■ Quoted passage ■
◆ ◆ ◆ ◆ ◆
Again, analyze the classification plots for both datasets. What do you notice?

In [None]:
outlier_train = {
    "data": np.append(train["data"], [[1.5, -0.4], [1.45, -0.35]], axis=0),
    "labels": np.append(train["labels"], [[-1], [-1]]),
}

weight, bias = leastSquares(outlier_train["data"], outlier_train["labels"])

# Evaluate on the train set
evaluate(
    outlier_train["data"],
    outlier_train["labels"],
    (weight, bias),
    "Train Set with Outliers",
)

# Evaluate on the test set
evaluate(test["data"], test["labels"], (weight, bias), "Test Set")

# Q2: Basis Functions
Now we will implement polynomial basis functions and use them to classifiy non-linearly separable data.
Our basis functions will have the following form:

To start, implement $\phi_2(\mathbf{x})$, that is, a second degree polynomial basis function, for two-dimensional data:

$$
\phi_2(\mathbf{x}) = (1, x_1, x_2, x_1^2, x_1 x_2, x_2^2)^T
$$

In [None]:
def poly_two(x):
    # YOUR CODE HERE
    raise NotImplementedError()


w = np.array([0.25, -0.5, -0.5, 0, 0, 1])
plot_contour(lambda x: linclass(w, 0, poly_two(x)))
plt.show()

Now train a linear discriminant using this basis function.

In [None]:
train_poly = poly_two(outlier_train["data"])
test_poly = poly_two(test["data"])

weight, bias = leastSquares(train_poly, outlier_train["labels"])

# Evaluate on the train set
evaluate(
    outlier_train["data"],
    outlier_train["labels"],
    (weight, bias),
    "Train Set",
    poly_two,
)

# Evaluate on the test set
evaluate(test["data"], test["labels"], (weight, bias), "Test Set", poly_two)

If you want to play around, you may also implement a general polynomial basis function for arbitrary degrees.
What do you notice when increasing the degree of the polynomial?
What effect do outliers have on the classification result and the decision boundary?
◆ ◆ ◆ ◆ ◆
■ Given exercise A ■
In the records, rewrite the stretch from the line containing "Page size: 1654x1241." through the end of the records, swapping "bounding box" for "bbox" and keeping everything else the same.
These records are unrelated to the notebook text.

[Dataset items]
◆ ◆ ◆ ◆ ◆
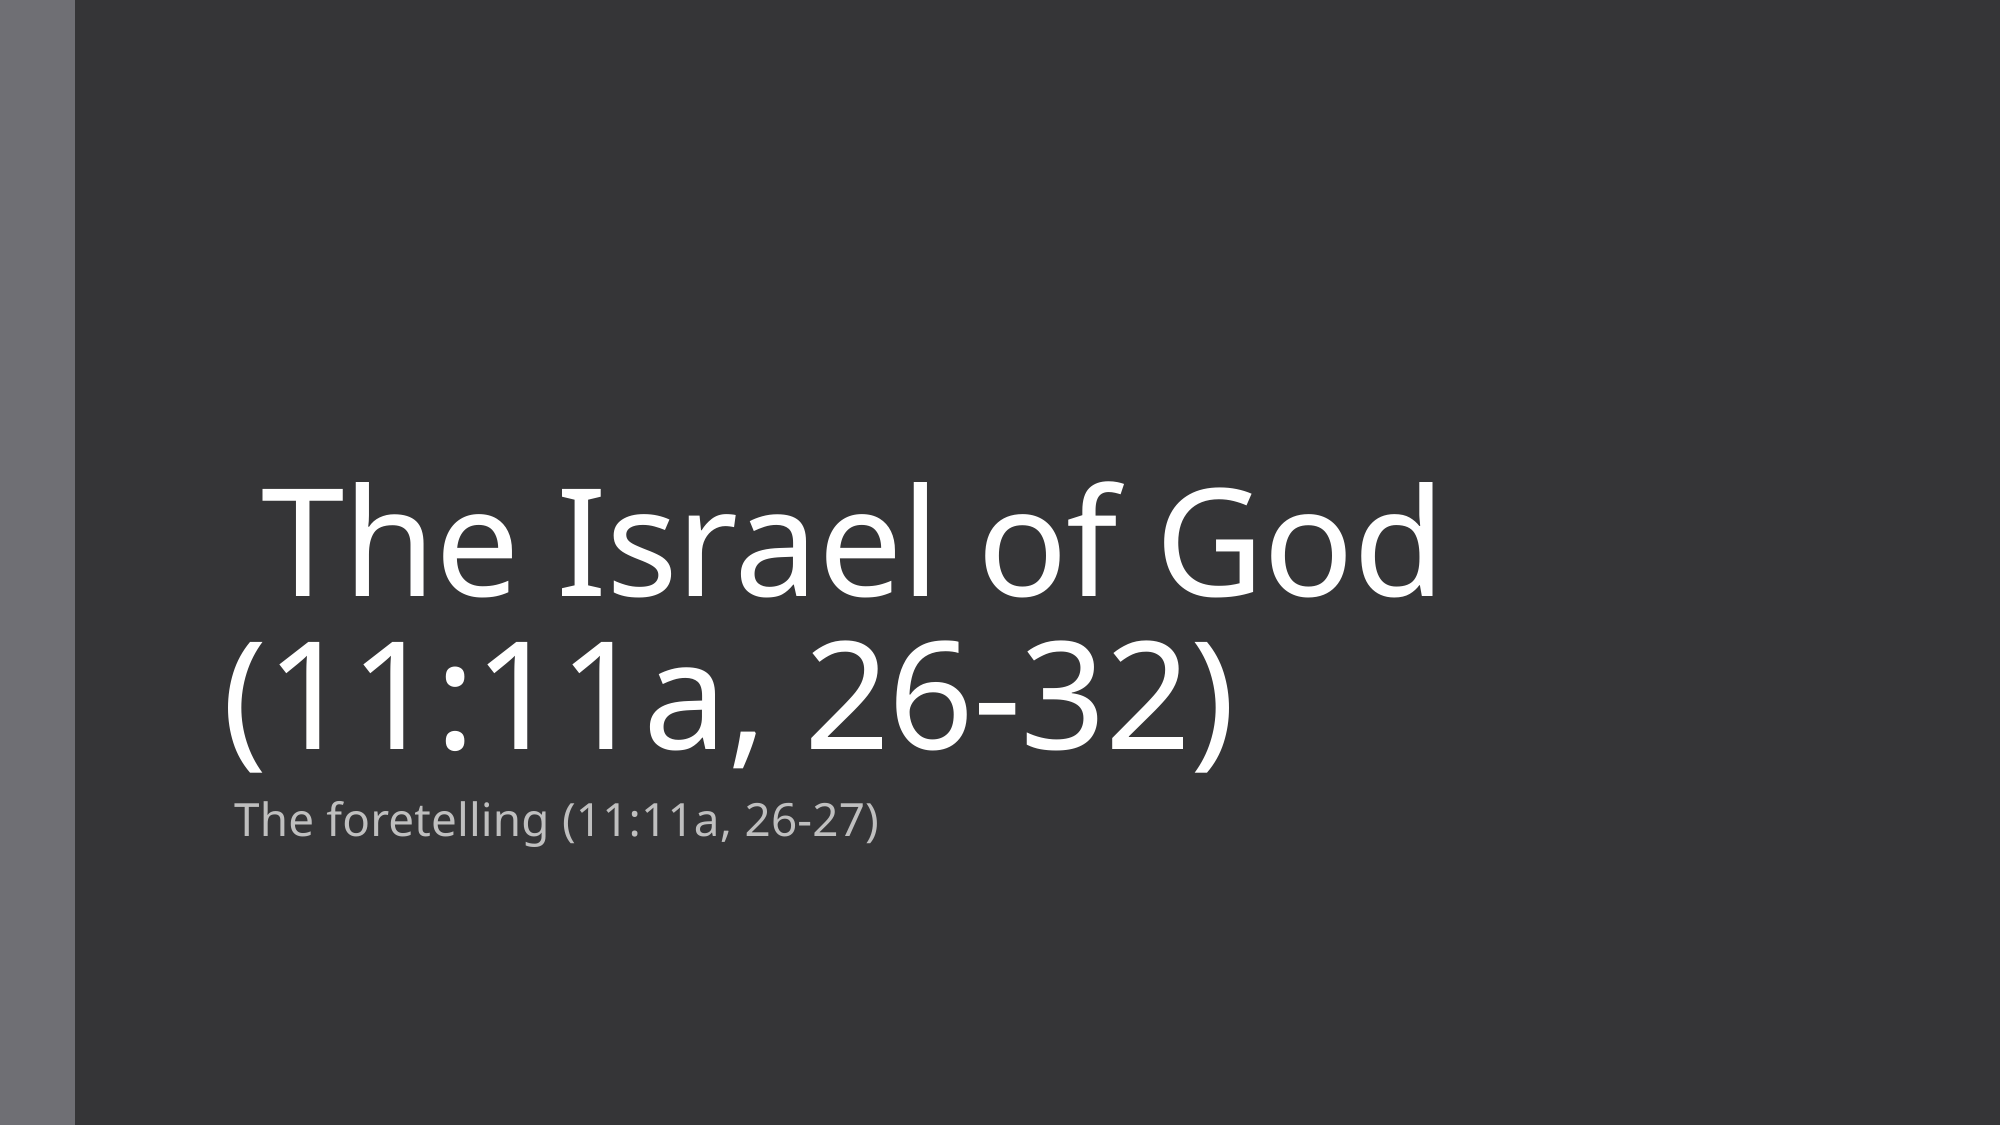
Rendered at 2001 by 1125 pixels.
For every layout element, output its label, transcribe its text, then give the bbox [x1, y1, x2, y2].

title The Israel of God (11:11a, 26-32) [206, 124, 1752, 787]
subtitle The foretelling (11:11a, 26-27) [206, 787, 1752, 1066]
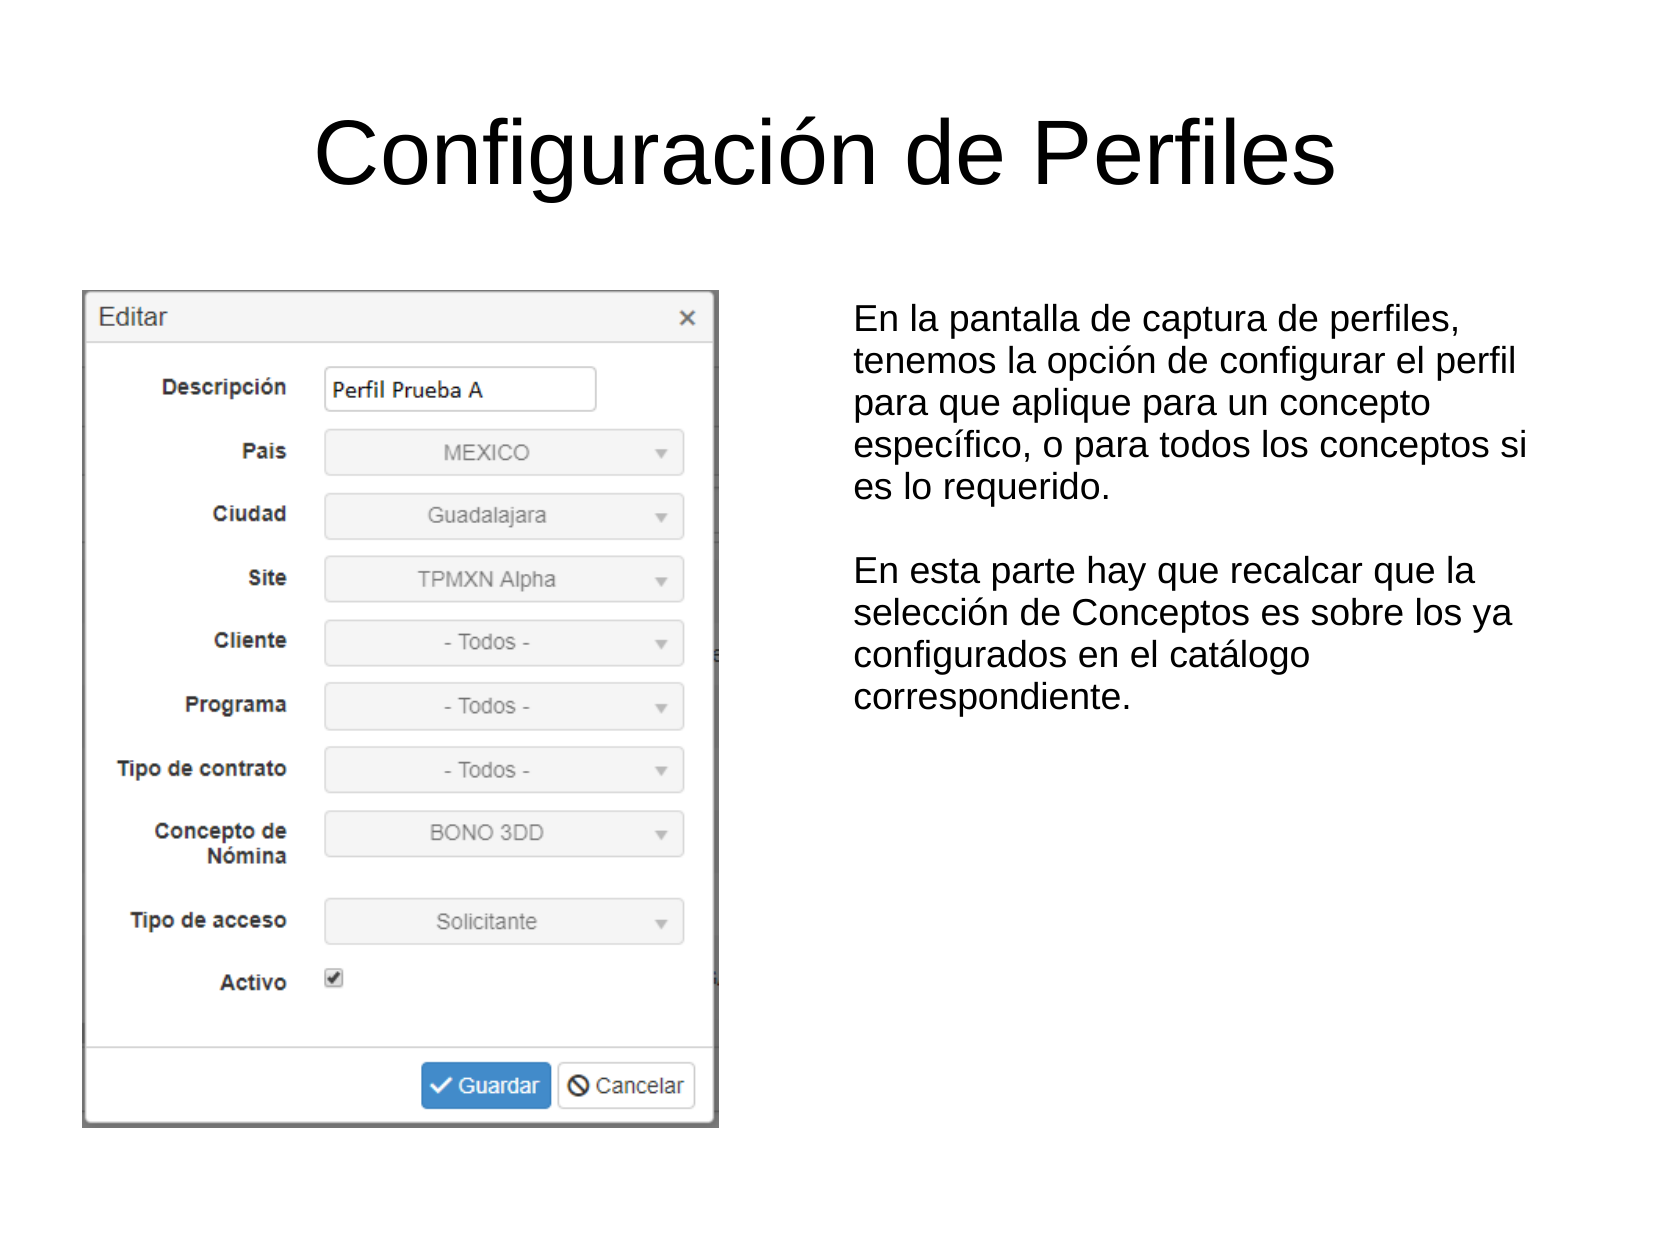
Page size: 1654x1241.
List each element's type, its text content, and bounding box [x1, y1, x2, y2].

text_box En la pantalla de captura de perfiles, tenemos la opción de configurar el perfil para que aplique para un concepto específico, o para todos los conceptos si es lo requerido. En esta parte hay que recalcar que la selección de Conceptos es sobre los ya configurados en el catálogo correspondiente. [838, 290, 1583, 726]
title Configuración de Perfiles [82, 49, 1571, 257]
picture [82, 290, 719, 1128]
◆ ◆ ◆ ◆ ◆
■ Given exercise B ■
Please translate this sentence from the notebook excerpt on basis functions into Spanish: "Now train a linear discriminant using this basis function."

■ Written solution A ■
Page size: 1654x1241.
List each element's type, its text content, and bbox [x1, y1, x2, y2].

text_box En la pantalla de captura de perfiles, tenemos la opción de configurar el perfil para que aplique para un concepto específico, o para todos los conceptos si es lo requerido. En esta parte hay que recalcar que la selección de Conceptos es sobre los ya configurados en el catálogo correspondiente. [838, 290, 1583, 726]
title Configuración de Perfiles [82, 49, 1571, 257]
picture [82, 290, 719, 1128]

■ Written solution B ■
Ahora entrena un discriminante lineal con esta función de base.